Defined anew: Editorial on Amit Shah's Delhi University speech
Sometimes the most innocuous word generates a thrill. The use of the word ‘discussion’ as an alternative to ‘conflict’ by the Union home minister, Amit Shah, during a speech at Delhi University was simply thrilling. Universities should not become battlegrounds of competing ideologies but spaces for exchanging ideas through discussion. In itself this is an excellent doctrine, with two drawbacks. One is the fact that authorities of certain higher educational institutions in different parts of the country have been trying to outlaw student politics on campus in tune with the wishes of the Union government. The issue may be debatable, but the authorities’ stance in such cases is nothing if not political. More striking are the ‘conflicts’ in various campuses between the Bharatiya Janata Party’s Akhil Bharatiya Vidyarthi Parishad and Left or other student bodies, one example being the recent one in Jawaharlal Nehru University over meat being served at a hostel during Ram Navami. Perhaps the Union home minister would dismiss suggestions of a conflict with the ABVP of the Ambedkar Students Association in the University of Hyderabad shortly before Rohith Vemula took his own life. He could, instead, point at the evils of students getting worked up over ‘ideologies’ by referring to the unforgettable police action on Jamia Millia Islamia students when they protested against the Citizenship (Amendment) Act, 2019. The Delhi police report to the Union home ministry. It may well be that the BJP and its student arm have their own definition of ‘discussion’.

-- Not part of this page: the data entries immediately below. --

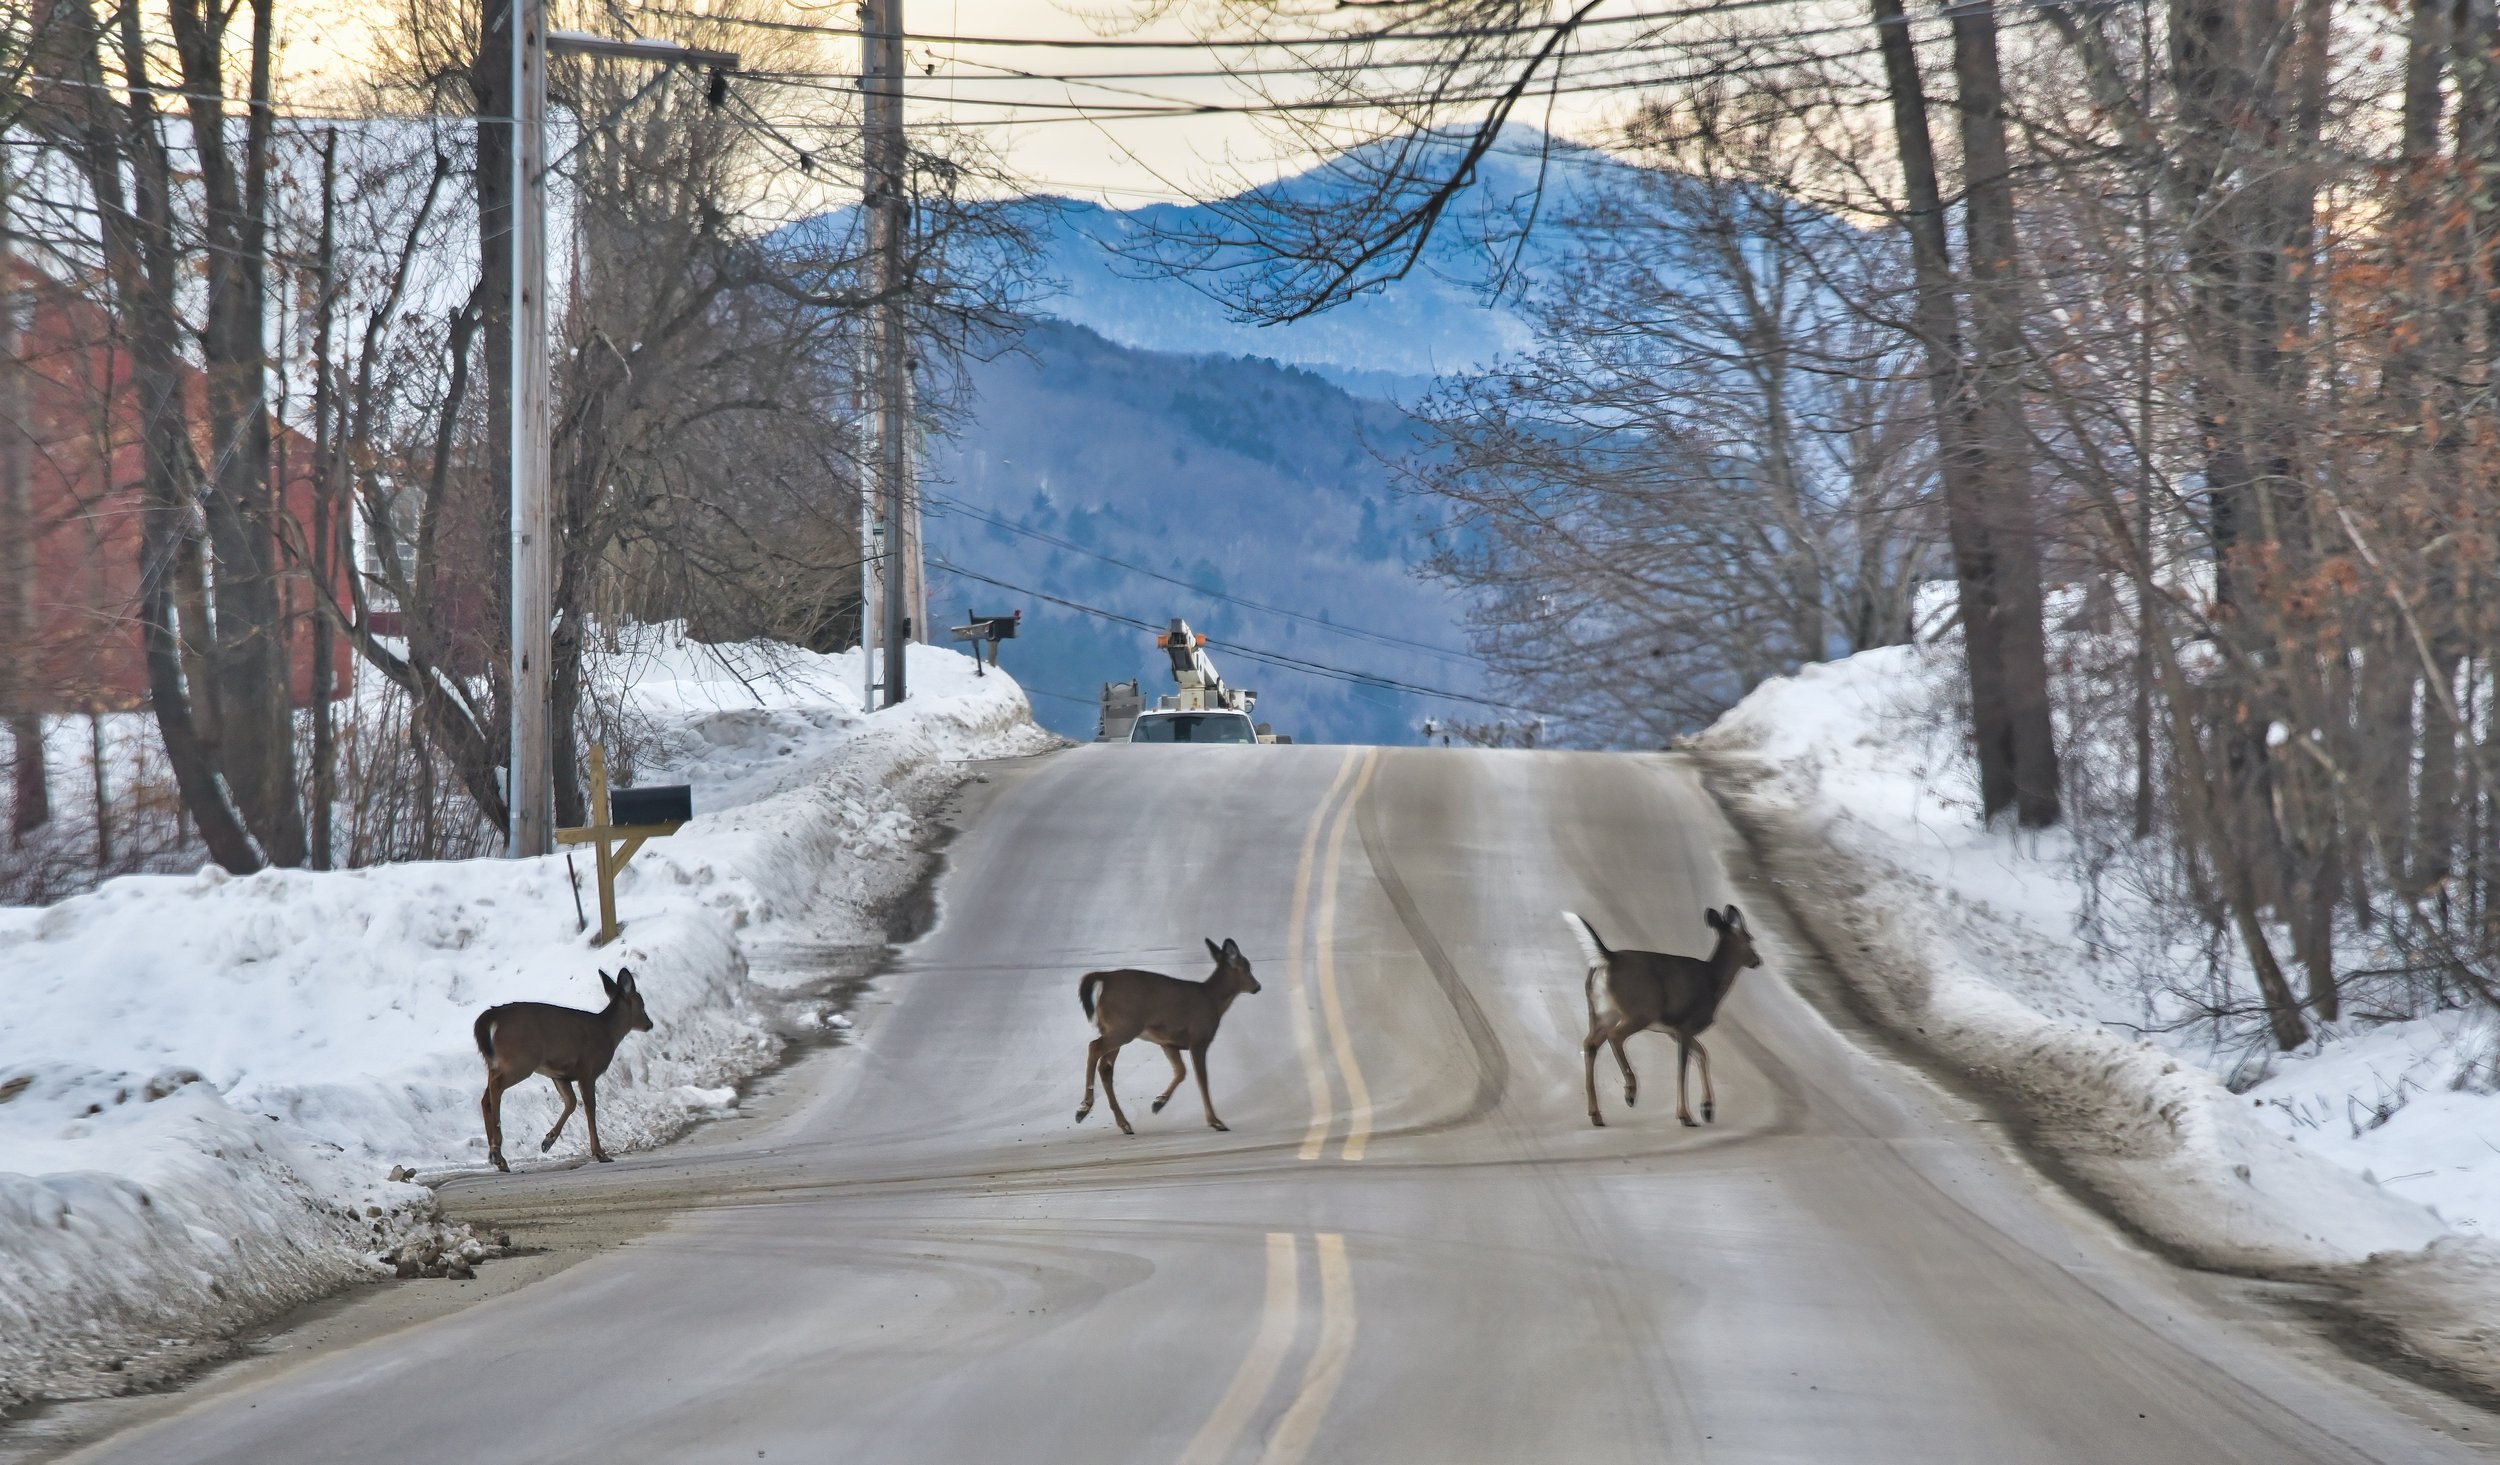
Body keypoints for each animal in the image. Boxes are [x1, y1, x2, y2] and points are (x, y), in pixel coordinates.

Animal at [472, 965, 655, 1170]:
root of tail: (492, 1016)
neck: (608, 1032)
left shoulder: (560, 1075)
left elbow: (571, 1102)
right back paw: (497, 1152)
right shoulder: (587, 1070)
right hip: (521, 1059)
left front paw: (547, 1141)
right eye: (641, 1004)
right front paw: (600, 1153)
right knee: (496, 1088)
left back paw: (498, 1158)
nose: (649, 1024)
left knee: (486, 1097)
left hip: (495, 1062)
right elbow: (590, 1107)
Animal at [1075, 930, 1260, 1135]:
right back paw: (1083, 1108)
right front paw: (1216, 1121)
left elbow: (1181, 1071)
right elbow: (1202, 1079)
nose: (1257, 986)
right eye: (1247, 967)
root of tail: (1105, 977)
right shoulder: (1199, 1039)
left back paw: (1124, 1124)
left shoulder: (1168, 1042)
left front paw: (1158, 1102)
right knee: (1094, 1047)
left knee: (1105, 1067)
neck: (1213, 1000)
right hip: (1124, 1026)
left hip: (1113, 1027)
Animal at [1570, 900, 1770, 1130]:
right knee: (1615, 1036)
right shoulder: (1685, 1025)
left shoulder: (1673, 1031)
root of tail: (1607, 958)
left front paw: (1707, 1109)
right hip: (1639, 1011)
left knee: (1590, 1044)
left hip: (1600, 1013)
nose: (1757, 960)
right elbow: (1682, 1068)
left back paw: (1596, 1115)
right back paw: (1630, 1092)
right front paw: (1686, 1116)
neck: (1714, 980)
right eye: (1749, 938)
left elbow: (1702, 1055)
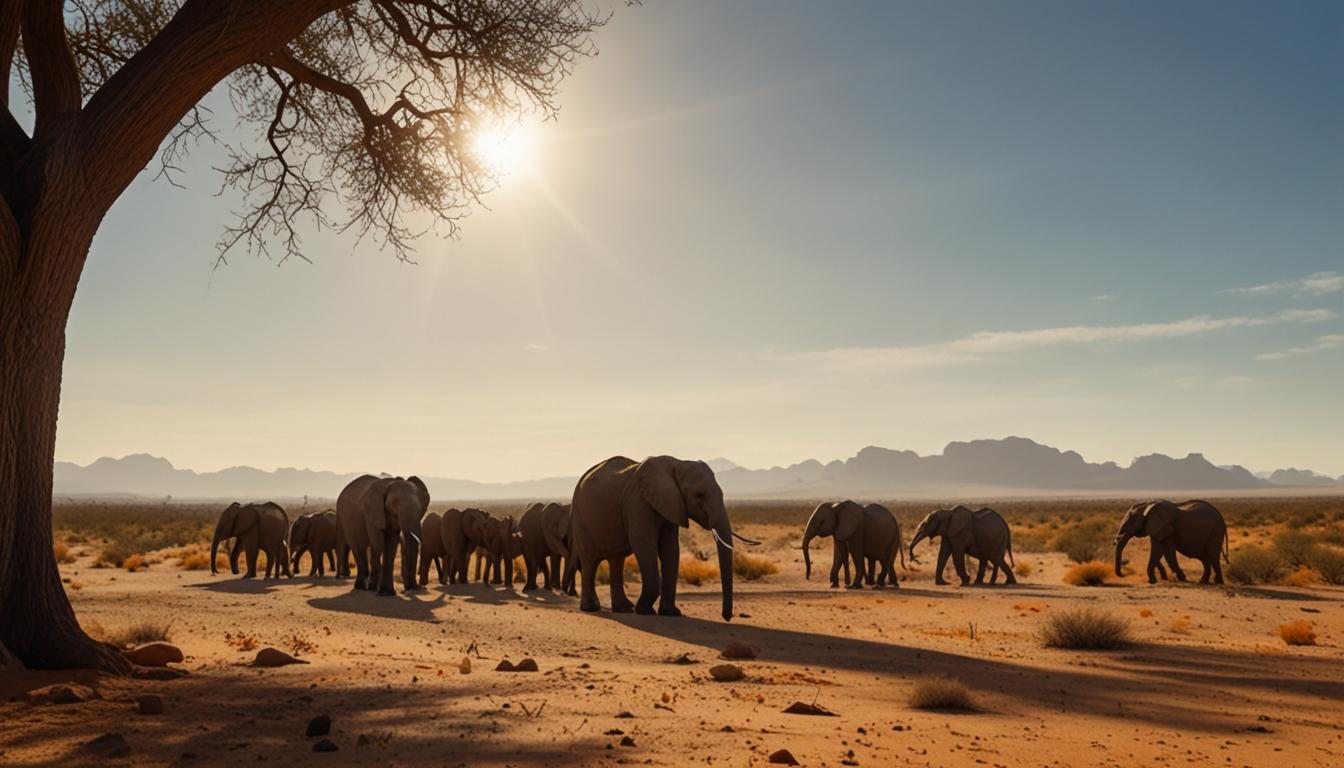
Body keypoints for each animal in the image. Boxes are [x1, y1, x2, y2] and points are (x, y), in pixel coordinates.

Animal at [566, 455, 755, 621]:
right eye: (699, 495)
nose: (726, 617)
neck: (676, 464)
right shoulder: (639, 503)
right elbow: (644, 545)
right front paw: (644, 611)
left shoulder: (672, 506)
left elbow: (670, 549)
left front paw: (671, 613)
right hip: (579, 518)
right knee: (590, 562)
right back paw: (591, 608)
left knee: (616, 561)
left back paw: (623, 609)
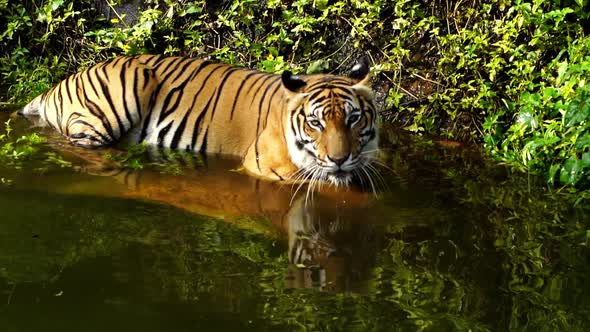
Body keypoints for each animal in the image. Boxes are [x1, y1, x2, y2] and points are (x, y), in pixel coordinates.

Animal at [20, 53, 382, 185]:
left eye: (353, 119)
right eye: (315, 123)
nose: (339, 159)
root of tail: (56, 85)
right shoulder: (267, 170)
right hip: (126, 85)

The university is not the only space in which ‘discussion’ should be regarded as superior to ‘conflict’. Does the Union home minister’s wisdom extend to other sites — Parliament, for example? The Narendra Modi-led government has distinguished itself by driving discussion and debate out of parliamentary portals. While this may be a way of ignoring democratic proprieties, the bulldozing of all other points of view is also an assertion of the BJP’s numerical superiority. In this context, the words ‘discussion’ and ‘conflict’ take on new meanings — befitting New India — and would apply as much to universities as the political arena. This premise alone would explain Mr Shah’s supremely confident pronouncement that an ideology causing conflict is not an ‘ideology’ and definitely not ‘India’s ideology’. He knows where the conflict is coming from.